Even though it refers to the same passage of Scripture, it is a milder post than Folau’s.
There is no mention of hell. There is a focus on forgiveness and grace and the love of God.
And if it is attacking anyone, it is attacking her fellow Christians, and not members of the LGBT community.
But like I said, the activists don’t care.
In March 2019, Omooba landed the coveted lead role of Celie in the Birmingham and Leicester production of The Color Purple. The following day, an LGBTQ actor from the hit musical, Hamilton, tweeted a screenshot of the five-year-old post and sought an explanation.
Omooba was told by her agent and by the theatre that she needed to both retract the post and apologise. She didn’t. And so, she got dumped, not only from the production but also by her agency. No other agent will accept her and she isn’t even invited to audition for roles anymore.
Omooba is obviously talented: you don’t get cast in a lead role for an iconic play if you’re average. And if you doubt this, just check out clips of her singing on YouTube. Her voice was made for the stage. But that doesn’t matter.

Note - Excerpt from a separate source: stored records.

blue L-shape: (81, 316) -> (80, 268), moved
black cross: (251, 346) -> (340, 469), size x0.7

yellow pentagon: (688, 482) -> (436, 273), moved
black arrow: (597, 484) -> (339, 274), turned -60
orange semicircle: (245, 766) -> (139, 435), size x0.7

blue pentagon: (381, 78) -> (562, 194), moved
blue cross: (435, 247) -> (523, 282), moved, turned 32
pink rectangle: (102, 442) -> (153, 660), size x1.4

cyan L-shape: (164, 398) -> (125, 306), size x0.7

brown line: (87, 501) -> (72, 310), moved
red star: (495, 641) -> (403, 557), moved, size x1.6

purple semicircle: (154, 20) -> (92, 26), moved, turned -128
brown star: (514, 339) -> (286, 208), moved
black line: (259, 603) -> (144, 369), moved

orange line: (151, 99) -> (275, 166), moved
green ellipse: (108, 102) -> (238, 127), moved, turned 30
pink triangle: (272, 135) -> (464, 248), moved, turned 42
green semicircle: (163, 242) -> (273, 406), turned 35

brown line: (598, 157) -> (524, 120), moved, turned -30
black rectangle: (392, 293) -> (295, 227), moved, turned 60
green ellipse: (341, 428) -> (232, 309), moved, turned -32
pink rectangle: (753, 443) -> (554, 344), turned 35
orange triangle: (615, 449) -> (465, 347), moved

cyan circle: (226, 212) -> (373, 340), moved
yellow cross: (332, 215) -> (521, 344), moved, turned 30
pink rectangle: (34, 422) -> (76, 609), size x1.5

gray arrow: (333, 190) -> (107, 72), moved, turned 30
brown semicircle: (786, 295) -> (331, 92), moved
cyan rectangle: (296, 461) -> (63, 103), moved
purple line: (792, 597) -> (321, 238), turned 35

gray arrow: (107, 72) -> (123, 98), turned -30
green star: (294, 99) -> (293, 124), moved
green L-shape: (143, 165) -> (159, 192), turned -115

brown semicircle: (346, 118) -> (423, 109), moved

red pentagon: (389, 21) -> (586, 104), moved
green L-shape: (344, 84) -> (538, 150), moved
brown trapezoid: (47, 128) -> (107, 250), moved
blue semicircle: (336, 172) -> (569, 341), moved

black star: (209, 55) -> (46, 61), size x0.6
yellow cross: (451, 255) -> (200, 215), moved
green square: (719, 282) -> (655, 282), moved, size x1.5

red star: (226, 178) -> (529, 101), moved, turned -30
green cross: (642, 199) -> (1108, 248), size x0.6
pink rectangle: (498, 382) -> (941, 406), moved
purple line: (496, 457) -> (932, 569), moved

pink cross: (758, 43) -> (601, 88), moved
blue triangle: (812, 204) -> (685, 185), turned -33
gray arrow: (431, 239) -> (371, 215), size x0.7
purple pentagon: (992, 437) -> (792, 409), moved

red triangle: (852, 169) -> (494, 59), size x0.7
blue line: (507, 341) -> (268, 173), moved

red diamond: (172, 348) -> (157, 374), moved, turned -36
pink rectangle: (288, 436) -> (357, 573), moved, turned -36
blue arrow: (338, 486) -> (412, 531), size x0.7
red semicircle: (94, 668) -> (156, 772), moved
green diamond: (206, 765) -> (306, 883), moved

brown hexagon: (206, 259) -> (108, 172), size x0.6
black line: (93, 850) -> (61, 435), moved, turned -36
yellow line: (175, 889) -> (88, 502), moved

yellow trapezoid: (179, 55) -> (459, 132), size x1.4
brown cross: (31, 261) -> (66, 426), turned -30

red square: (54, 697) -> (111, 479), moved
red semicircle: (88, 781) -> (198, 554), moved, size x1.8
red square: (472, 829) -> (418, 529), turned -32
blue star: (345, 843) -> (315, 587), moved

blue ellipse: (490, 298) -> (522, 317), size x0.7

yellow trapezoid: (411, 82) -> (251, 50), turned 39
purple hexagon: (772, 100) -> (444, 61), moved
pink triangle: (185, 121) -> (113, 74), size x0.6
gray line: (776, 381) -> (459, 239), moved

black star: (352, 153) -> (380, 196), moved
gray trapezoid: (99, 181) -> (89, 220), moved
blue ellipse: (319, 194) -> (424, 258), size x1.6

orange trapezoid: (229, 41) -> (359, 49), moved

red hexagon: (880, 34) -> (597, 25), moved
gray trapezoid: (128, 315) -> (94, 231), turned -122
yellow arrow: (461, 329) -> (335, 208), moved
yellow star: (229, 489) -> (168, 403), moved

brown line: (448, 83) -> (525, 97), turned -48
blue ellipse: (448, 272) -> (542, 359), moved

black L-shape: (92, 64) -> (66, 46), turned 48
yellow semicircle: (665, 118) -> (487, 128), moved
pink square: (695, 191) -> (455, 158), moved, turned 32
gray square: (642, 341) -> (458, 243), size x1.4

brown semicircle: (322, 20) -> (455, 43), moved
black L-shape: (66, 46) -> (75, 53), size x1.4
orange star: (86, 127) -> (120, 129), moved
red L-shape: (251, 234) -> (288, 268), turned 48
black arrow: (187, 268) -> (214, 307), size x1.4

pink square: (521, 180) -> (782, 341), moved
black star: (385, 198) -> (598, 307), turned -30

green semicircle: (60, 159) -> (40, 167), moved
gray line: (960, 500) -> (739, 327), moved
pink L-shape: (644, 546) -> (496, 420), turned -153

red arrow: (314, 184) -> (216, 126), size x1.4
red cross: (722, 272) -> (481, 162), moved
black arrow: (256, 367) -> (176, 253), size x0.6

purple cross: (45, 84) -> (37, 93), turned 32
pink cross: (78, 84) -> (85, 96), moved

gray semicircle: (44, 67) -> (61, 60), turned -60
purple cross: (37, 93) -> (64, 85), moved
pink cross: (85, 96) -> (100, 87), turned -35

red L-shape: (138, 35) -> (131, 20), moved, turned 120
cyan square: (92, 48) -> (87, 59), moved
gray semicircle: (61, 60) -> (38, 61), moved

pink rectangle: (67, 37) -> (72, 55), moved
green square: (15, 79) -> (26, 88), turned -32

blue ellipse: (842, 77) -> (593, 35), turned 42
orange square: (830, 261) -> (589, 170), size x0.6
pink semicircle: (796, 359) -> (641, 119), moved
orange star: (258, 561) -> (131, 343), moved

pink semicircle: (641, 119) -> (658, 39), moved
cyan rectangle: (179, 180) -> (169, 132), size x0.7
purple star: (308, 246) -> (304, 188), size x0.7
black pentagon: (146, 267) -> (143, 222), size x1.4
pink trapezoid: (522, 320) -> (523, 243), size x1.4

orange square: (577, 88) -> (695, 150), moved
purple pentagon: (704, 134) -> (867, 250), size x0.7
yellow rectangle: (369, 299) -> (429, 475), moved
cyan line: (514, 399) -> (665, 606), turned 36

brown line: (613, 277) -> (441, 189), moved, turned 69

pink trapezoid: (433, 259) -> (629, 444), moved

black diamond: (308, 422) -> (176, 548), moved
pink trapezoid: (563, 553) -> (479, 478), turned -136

Her career is finished. Because five years ago, she said publicly that she believed what the Bible taught about sexual morality.
It was announced last week that Omooba will sue for breach of contract and discrimination on the basis of her religious beliefs. I’m glad she is suing, and I hope she wins.
Her plight is yet another example of the need for laws to protect people of faith from being required to either toe the rainbow line, or keep silent about their beliefs. We have to keep our federal parliamentarians accountable for their promise to protect religious freedom. If not, the next Israel Folau might be you.